Let p, q be distinct primes. Suppose G is a group of order pq such that G has a unique subgroup of order p and a unique subgroup of order q. Prove that G is cyclic.

To prove that G is cyclic, we need to show that there exists an element in G that generates the entire group.

Step 1: Let's denote the unique subgroups of order p and q as H and K respectively. By Lagrange's theorem, the order of any subgroup divides the order of the group. Therefore, the orders of H and K are indeed p and q respectively.

Step 2: Since p and q are primes, the subgroups H and K are cyclic. This means there exist elements h in H and k in K such that the cyclic groups generated by h and k are H and K respectively.

Step 3: The intersection of H and K must be the identity element. This is because the order of the intersection of H and K must divide both the order of H (which is p) and the order of K (which is q). Since p and q are distinct primes, the only common divisor is 1. Therefore, the intersection of H and K is a subgroup of order 1, which is the identity element.

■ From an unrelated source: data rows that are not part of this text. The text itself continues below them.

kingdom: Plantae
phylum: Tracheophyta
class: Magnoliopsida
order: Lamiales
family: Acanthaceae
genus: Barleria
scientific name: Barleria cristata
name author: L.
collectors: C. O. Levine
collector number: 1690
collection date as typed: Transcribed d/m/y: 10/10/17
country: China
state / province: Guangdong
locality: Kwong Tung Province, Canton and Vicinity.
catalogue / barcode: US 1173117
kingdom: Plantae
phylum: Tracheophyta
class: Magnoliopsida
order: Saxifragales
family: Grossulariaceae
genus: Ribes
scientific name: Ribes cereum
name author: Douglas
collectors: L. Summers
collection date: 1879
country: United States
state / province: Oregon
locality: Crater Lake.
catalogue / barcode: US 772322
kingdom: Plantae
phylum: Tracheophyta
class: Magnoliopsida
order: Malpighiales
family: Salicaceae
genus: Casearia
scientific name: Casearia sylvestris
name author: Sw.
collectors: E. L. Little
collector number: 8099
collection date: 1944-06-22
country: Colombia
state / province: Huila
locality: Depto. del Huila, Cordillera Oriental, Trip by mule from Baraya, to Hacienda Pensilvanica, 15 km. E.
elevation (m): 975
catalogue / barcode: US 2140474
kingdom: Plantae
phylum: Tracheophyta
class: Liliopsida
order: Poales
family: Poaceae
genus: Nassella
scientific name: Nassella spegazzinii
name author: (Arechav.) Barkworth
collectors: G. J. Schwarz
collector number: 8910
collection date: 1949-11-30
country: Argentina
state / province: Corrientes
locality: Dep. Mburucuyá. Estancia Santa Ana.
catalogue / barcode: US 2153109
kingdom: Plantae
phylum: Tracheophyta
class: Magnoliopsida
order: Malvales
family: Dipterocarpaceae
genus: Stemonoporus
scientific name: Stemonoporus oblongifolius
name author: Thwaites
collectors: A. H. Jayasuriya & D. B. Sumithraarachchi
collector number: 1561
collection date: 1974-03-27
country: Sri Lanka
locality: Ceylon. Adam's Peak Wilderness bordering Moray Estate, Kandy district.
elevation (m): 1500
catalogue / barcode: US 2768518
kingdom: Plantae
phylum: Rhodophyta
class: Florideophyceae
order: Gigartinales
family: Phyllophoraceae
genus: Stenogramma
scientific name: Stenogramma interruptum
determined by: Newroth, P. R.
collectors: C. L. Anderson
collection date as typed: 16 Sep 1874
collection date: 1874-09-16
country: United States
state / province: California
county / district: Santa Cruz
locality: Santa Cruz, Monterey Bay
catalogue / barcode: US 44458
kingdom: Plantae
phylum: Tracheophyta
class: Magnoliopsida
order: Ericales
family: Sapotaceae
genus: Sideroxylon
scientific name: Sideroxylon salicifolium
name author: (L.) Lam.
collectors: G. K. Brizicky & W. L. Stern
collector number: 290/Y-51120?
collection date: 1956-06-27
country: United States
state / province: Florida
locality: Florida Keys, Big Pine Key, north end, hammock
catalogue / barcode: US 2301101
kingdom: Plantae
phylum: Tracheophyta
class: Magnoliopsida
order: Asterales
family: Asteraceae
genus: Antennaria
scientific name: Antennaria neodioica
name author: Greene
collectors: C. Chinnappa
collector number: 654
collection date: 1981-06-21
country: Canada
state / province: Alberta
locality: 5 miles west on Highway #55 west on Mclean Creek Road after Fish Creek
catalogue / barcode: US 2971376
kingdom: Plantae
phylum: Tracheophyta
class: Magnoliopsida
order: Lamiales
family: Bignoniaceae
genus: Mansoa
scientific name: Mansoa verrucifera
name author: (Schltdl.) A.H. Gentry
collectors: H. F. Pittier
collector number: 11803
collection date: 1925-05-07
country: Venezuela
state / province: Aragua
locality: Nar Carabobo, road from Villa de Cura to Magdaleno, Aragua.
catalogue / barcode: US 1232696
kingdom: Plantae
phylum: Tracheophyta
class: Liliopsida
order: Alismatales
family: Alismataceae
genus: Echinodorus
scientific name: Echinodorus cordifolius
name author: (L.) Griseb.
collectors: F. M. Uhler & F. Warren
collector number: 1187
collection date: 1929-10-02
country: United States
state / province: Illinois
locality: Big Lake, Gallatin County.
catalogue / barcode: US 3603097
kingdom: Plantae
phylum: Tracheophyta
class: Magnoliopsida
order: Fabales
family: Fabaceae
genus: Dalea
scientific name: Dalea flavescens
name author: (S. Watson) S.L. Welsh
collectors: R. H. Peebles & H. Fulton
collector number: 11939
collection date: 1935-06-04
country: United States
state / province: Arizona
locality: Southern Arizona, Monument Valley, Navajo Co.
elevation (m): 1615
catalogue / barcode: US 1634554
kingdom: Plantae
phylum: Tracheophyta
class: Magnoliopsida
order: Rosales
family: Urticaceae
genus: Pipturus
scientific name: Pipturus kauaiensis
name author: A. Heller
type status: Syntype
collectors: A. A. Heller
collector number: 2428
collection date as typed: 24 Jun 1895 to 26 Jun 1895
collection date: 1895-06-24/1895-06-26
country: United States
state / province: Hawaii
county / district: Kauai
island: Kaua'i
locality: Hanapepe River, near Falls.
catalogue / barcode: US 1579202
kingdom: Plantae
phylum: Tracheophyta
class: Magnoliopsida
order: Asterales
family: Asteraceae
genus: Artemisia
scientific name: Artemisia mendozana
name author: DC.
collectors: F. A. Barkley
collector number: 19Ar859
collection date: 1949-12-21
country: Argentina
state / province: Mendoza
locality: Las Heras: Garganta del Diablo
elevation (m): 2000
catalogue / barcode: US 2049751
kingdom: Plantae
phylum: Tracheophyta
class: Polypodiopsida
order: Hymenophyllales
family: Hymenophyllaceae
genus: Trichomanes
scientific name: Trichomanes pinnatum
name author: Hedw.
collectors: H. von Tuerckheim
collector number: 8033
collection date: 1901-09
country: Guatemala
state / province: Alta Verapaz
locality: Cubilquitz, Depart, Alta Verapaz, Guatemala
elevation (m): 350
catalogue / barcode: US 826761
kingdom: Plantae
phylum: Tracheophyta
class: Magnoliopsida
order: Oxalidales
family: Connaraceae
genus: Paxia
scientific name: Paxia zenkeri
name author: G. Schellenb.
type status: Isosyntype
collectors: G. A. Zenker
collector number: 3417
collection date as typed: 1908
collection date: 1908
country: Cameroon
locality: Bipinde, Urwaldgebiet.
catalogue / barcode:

Step 4: Consider the element g = hk. We claim that g generates G. To see this, note that the order of g must divide the order of G (which is pq) by Lagrange's theorem.

Step 5: If the order of g were p, then g would belong to H. But g cannot belong to H, because h and k commute (since their intersection is the identity) and k is not in H (since the only element in both H and K is the identity). Similarly, g cannot have order q. Therefore, the order of g must be pq.

Step 6: Since the order of g is pq, the cyclic group generated by g has pq elements, which means it must be G. Therefore, G is a cyclic group.